[Opening GIVEN TEXT section]

Networking Analysis
Work belongs to Dan Qutaishat, this work can be referenced by using any of the established referencing methods such as Harvard.
This report conveys the analysis of each of the labs: 2, 3 and 4 and thus addresses the importance of the use of the HTTP layer, DNS servers and TCP – most of these can be attributed to aid in troubleshooting issues that the user may face. Each segment on this report that covers a lab contains its analysis and learning experience descriptions. Evidence to support the analysis of each labs is evident by the addition of screenshots of the lab work. In order to increase the learning gained from each lab, as a personal challenge, I initiated personal experiments/investigations in order to push my comprehension further – these are also discussed within the report.
Lab 2 (HTTP) analysis:
1. Analysis of basic HTTP GET/response interaction:
After running http://gaia.cs.umass.edu/wireshark-labs/HTTP-wireshark-file1.html, only two packets appear, the HTTP GET packet which signifies the request sent to the server and the HTTP OK packet which signifies that the TCP data has been successfully received by the client (response).
The HTTP GET packet and the HTTP OK (response) packet can be be broken down into 5 layers: Frame, Ethernet II, Internet Protocol, Transmission Control Protocol and the Hypertext Transfer Protocol. However, for this part of the lab, only the Hypertext Transfer Protocol layer needs to be analysed. The HTTP layer contains multitudinous features. One of the important features is that it shows the version of the HTTP that is used, in this case, the host’s browser and the website’s server are running is 1.1 – HTTP 1.1 is a much more efficient HTTP in comparison to 1.0 as it allows the client to send many requests on the same connection without having to wait for a response to each request and thus saving time. The HTTP layer also includes the ‘User-Agent’ which illustrates what the host device’s browser used is and what they are operating system they are running (in this case it is Macintosh) and the processing architecture size of the device used – the website receives this information about the host device of the user which is why users should avoid visiting suspicious sites as it may lead to them being vulnerable to attacks by hackers.
However, using the HTTP OK packet, the website’s server information is received by the user’s host device and thus this ‘trade off’ of data can be viewed as a safeguard and can prove authenticity of the website visitation. Additionally, the HTTP layer indicates the language that is used by the server as English (US) – this is due to it being set as your browser language so is used by the website. Moreover, the IP address of the host device (Src/source) and the IP address of the client server/ website (Dst/destination) are displayed which is helpful as it explains the route of the packet transmission. Other notable features are: that the time in which modification last occurred is shown – this is important to keep track of changes that the website goes through/ its different versions and the type of file the website is i.e. text/html.

[Closing GIVEN TEXT section]
[Opening INFORMATION SHOWN section]

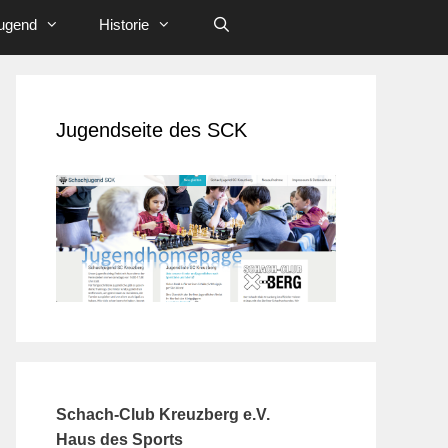
ugend
Historie
Jugendseite des SCK
Schach-Club Kreuzberg e.V.
Haus des Sports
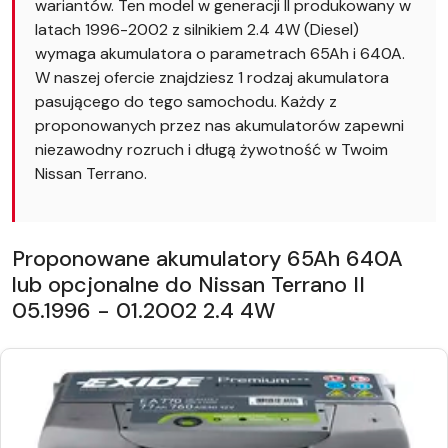
wariantów. Ten model w generacji II produkowany w
latach 1996-2002 z silnikiem 2.4 4W (Diesel)
wymaga akumulatora o parametrach 65Ah i 640A.
W naszej ofercie znajdziesz 1 rodzaj akumulatora
pasującego do tego samochodu. Każdy z
proponowanych przez nas akumulatorów zapewni
niezawodny rozruch i długą żywotność w Twoim
Nissan Terrano.
Proponowane akumulatory 65Ah 640A
lub opcjonalne do Nissan Terrano II
05.1996 - 01.2002 2.4 4W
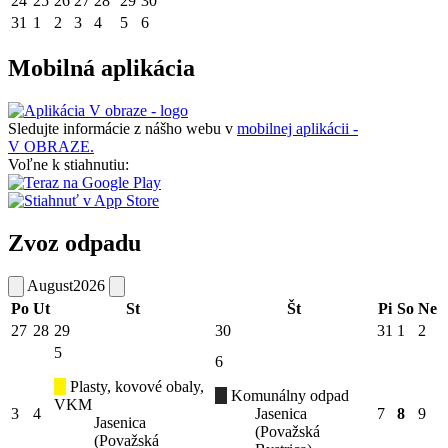
24
25
26
27
28
29
30
31
1
2
3
4
5
6
Mobilná aplikácia
Sledujte informácie z nášho webu v
mobilnej aplikácii -
V OBRAZE.
Voľne k stiahnutiu:
Zvoz odpadu
August
2026
Po
Ut
St
Št
Pi
So
Ne
27
28
29
30
31
1
2
5
6
Plasty, kovové obaly,
Komunálny odpad
VKM
3
4
Jasenica
7
8
9
Jasenica
(Považská
(Považská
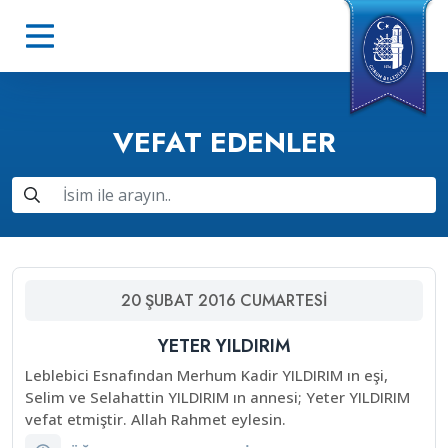
VEFAT EDENLER
20
ŞUBAT
2016
CUMARTESI
YETER YILDIRIM
Leblebici Esnafından Merhum Kadir YILDIRIM ın eşi,
Selim ve Selahattin YILDIRIM ın annesi; Yeter YILDIRIM
vefat etmiştir. Allah Rahmet eylesin.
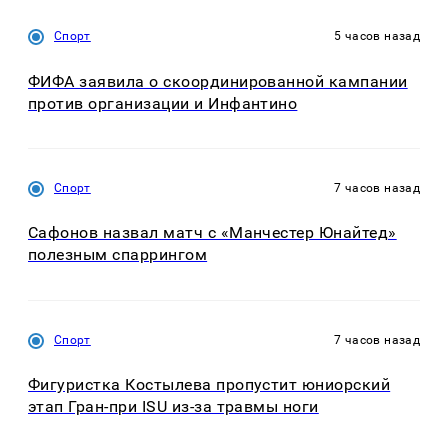
Спорт
5 часов назад
ФИФА заявила о скоординированной кампании
против организации и Инфантино
Спорт
7 часов назад
Сафонов назвал матч с «Манчестер Юнайтед»
полезным спаррингом
Спорт
7 часов назад
Фигуристка Костылева пропустит юниорский
этап Гран-при ISU из-за травмы ноги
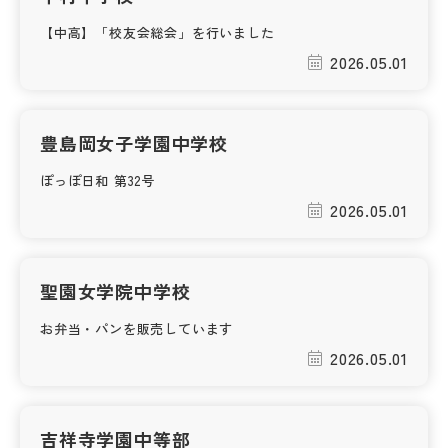
【中高】「校友会総会」を行いました
帰国生受験情報
2026.05.01
説明会・イベント情報
豊島岡女子学園中学校
よみもの
ぽっぽ日和 第32号
2026.05.01
学校からのお知らせ
学校HP最新情報
聖園女学院中学校
お弁当・パンを販売しています
特集
2026.05.01
NettyLandかわら版
吉祥寺学園中等部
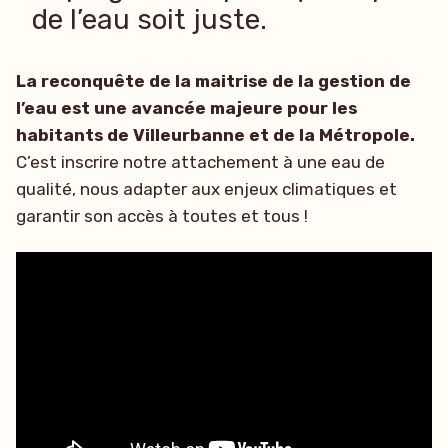
de l’eau soit juste.
La reconquête de la maitrise de la gestion de
l’eau est une avancée majeure pour les
habitants de Villeurbanne et de la Métropole.
C’est inscrire notre attachement à une eau de
qualité, nous adapter aux enjeux climatiques et
garantir son accès à toutes et tous !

[Closing INFORMATION SHOWN section]

• _EXERCISE_: Continue the Networking Analysis report from where it stops, picking up directly after its last sentence.

• _EXERCISE RESULT_:
Learning Experience Description:
This part of the lab was extremely enlightening as it exposed me to the potential risks of visiting websites that appear sketchy/suspicious as it exposes a wealth of information regarding the user this includes: the user’s IP address and hardware and software details about their device e.g. processor size which could be used to track/ID a specific machine. However, this issue can be resolved by using a virtual machine to browse instead of the user using their host device as it would only give generic information regarding the system being used to the website.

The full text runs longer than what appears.